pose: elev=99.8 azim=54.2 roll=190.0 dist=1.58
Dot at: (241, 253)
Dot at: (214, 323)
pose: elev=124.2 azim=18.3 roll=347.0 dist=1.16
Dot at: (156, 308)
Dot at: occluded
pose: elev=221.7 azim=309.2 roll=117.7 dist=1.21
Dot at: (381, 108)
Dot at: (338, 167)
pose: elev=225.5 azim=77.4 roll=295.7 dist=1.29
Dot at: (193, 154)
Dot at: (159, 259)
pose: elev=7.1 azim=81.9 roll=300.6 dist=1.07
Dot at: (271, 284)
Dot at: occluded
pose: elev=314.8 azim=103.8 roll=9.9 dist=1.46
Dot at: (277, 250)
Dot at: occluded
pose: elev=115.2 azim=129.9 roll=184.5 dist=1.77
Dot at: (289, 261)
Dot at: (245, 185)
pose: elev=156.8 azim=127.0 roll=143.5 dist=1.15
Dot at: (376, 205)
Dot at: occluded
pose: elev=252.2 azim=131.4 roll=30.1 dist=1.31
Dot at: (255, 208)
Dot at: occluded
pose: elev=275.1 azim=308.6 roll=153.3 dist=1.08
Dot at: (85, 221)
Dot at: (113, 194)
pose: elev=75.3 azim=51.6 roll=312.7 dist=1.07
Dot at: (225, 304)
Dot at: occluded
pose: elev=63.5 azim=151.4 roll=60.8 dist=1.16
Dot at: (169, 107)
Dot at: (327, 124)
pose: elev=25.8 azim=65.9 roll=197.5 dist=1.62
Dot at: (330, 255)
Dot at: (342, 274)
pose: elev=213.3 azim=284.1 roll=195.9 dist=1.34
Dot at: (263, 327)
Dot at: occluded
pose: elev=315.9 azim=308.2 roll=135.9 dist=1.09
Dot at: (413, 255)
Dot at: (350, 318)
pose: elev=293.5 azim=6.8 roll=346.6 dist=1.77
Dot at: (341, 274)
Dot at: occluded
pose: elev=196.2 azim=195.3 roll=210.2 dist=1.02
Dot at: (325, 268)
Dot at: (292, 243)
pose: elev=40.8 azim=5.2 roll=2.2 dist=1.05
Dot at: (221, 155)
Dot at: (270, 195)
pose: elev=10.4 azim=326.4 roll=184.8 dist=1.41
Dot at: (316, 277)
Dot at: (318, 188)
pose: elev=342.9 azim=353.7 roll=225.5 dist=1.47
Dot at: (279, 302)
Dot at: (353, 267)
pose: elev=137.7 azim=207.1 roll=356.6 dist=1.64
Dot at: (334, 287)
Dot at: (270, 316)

++++

Exercise
Please rewrite all the records above, replacing "dist" with "distance" and leaving everything else unchanged.

Output for this exercise
pose: elev=99.8 azim=54.2 roll=190.0 distance=1.58
Dot at: (241, 253)
Dot at: (214, 323)
pose: elev=124.2 azim=18.3 roll=347.0 distance=1.16
Dot at: (156, 308)
Dot at: occluded
pose: elev=221.7 azim=309.2 roll=117.7 distance=1.21
Dot at: (381, 108)
Dot at: (338, 167)
pose: elev=225.5 azim=77.4 roll=295.7 distance=1.29
Dot at: (193, 154)
Dot at: (159, 259)
pose: elev=7.1 azim=81.9 roll=300.6 distance=1.07
Dot at: (271, 284)
Dot at: occluded
pose: elev=314.8 azim=103.8 roll=9.9 distance=1.46
Dot at: (277, 250)
Dot at: occluded
pose: elev=115.2 azim=129.9 roll=184.5 distance=1.77
Dot at: (289, 261)
Dot at: (245, 185)
pose: elev=156.8 azim=127.0 roll=143.5 distance=1.15
Dot at: (376, 205)
Dot at: occluded
pose: elev=252.2 azim=131.4 roll=30.1 distance=1.31
Dot at: (255, 208)
Dot at: occluded
pose: elev=275.1 azim=308.6 roll=153.3 distance=1.08
Dot at: (85, 221)
Dot at: (113, 194)
pose: elev=75.3 azim=51.6 roll=312.7 distance=1.07
Dot at: (225, 304)
Dot at: occluded
pose: elev=63.5 azim=151.4 roll=60.8 distance=1.16
Dot at: (169, 107)
Dot at: (327, 124)
pose: elev=25.8 azim=65.9 roll=197.5 distance=1.62
Dot at: (330, 255)
Dot at: (342, 274)
pose: elev=213.3 azim=284.1 roll=195.9 distance=1.34
Dot at: (263, 327)
Dot at: occluded
pose: elev=315.9 azim=308.2 roll=135.9 distance=1.09
Dot at: (413, 255)
Dot at: (350, 318)
pose: elev=293.5 azim=6.8 roll=346.6 distance=1.77
Dot at: (341, 274)
Dot at: occluded
pose: elev=196.2 azim=195.3 roll=210.2 distance=1.02
Dot at: (325, 268)
Dot at: (292, 243)
pose: elev=40.8 azim=5.2 roll=2.2 distance=1.05
Dot at: (221, 155)
Dot at: (270, 195)
pose: elev=10.4 azim=326.4 roll=184.8 distance=1.41
Dot at: (316, 277)
Dot at: (318, 188)
pose: elev=342.9 azim=353.7 roll=225.5 distance=1.47
Dot at: (279, 302)
Dot at: (353, 267)
pose: elev=137.7 azim=207.1 roll=356.6 distance=1.64
Dot at: (334, 287)
Dot at: (270, 316)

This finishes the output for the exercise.